WORK REQUEST. What is needed is an exact copy of the data below, pictures excluded.

SUPPLIED MATERIAL.
---

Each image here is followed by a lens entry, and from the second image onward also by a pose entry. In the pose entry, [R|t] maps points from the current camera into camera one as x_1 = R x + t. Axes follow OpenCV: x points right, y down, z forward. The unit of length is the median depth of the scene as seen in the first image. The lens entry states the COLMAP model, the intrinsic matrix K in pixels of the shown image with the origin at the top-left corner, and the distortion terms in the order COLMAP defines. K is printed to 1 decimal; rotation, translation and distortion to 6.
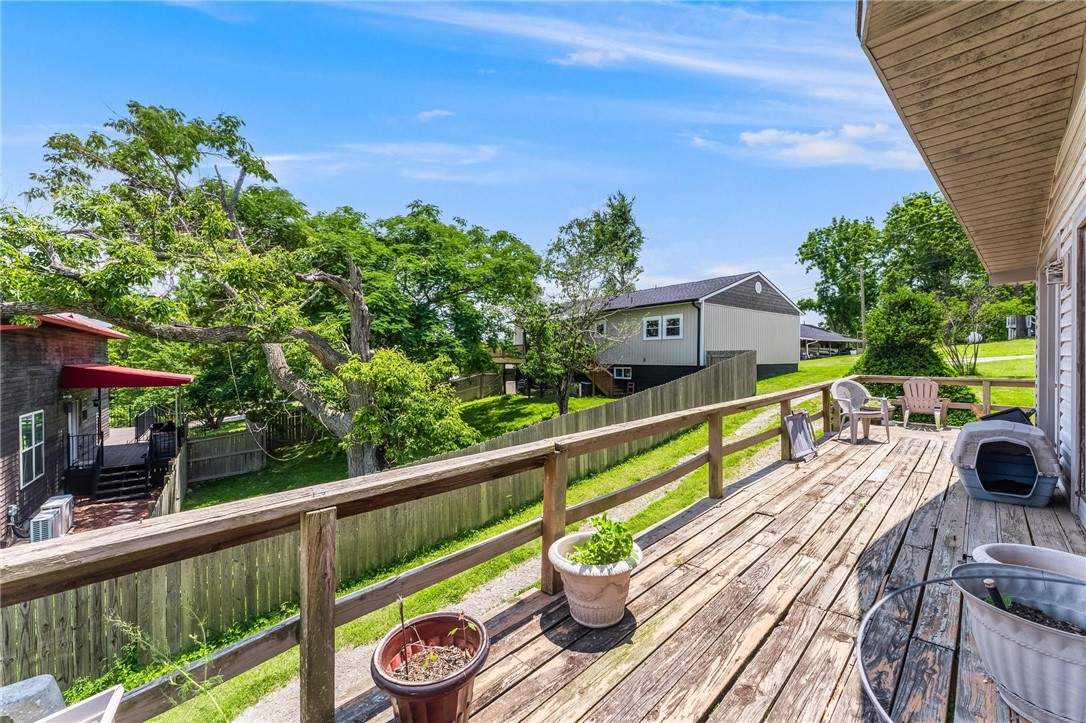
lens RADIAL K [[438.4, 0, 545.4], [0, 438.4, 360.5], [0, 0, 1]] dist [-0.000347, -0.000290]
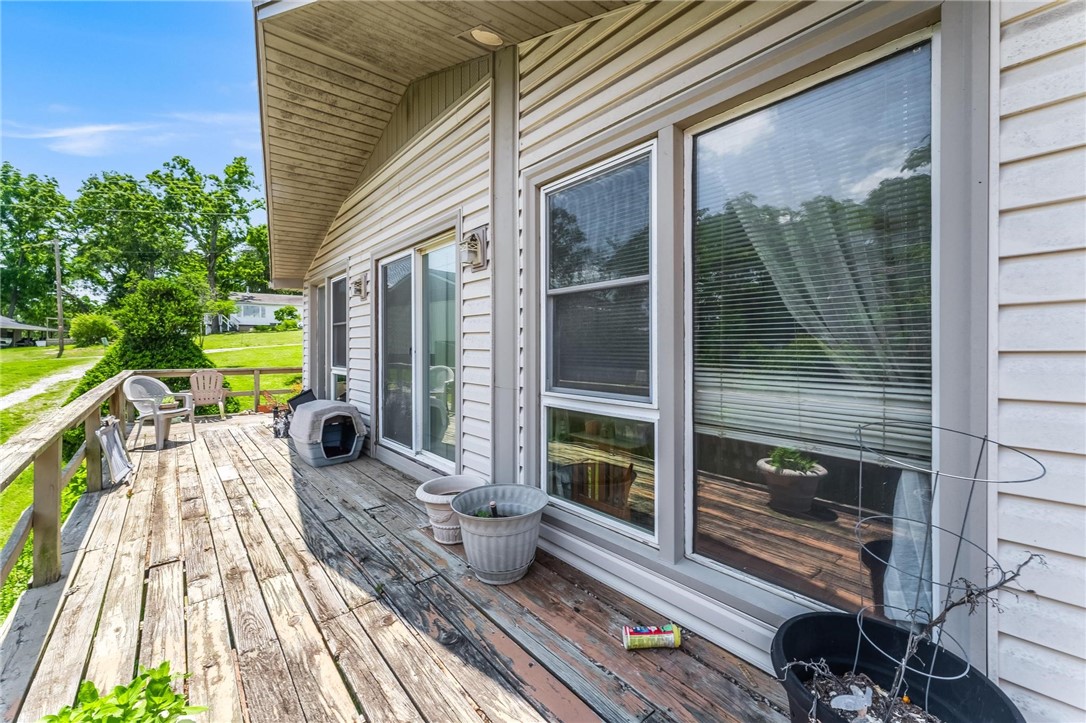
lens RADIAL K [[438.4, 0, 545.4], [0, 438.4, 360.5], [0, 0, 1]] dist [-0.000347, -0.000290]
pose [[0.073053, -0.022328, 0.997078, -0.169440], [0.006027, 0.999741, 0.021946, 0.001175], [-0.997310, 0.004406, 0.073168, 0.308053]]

---

EXPECTED OUTPUT.
Each image here is followed by a lens entry, and from the second image onward also by a pose entry. In the pose entry, [R|t] maps points from the current camera into camera one as x_1 = R x + t. Axes follow OpenCV: x points right, y down, z forward. The unit of length is the median depth of the scene as seen in the first image. The lens entry states the COLMAP model, the intrinsic matrix K in pixels of the shown image with the origin at the top-left corner, and the distortion terms in the order COLMAP defines. K is printed to 1 decimal; rotation, translation and distortion to 6.
lens RADIAL K [[438.4, 0, 545.4], [0, 438.4, 360.5], [0, 0, 1]] dist [-0.000347, -0.000290]
lens RADIAL K [[438.4, 0, 545.4], [0, 438.4, 360.5], [0, 0, 1]] dist [-0.000347, -0.000290]
pose [[0.073053, -0.022328, 0.997078, -0.169440], [0.006027, 0.999741, 0.021946, 0.001175], [-0.997310, 0.004406, 0.073168, 0.308053]]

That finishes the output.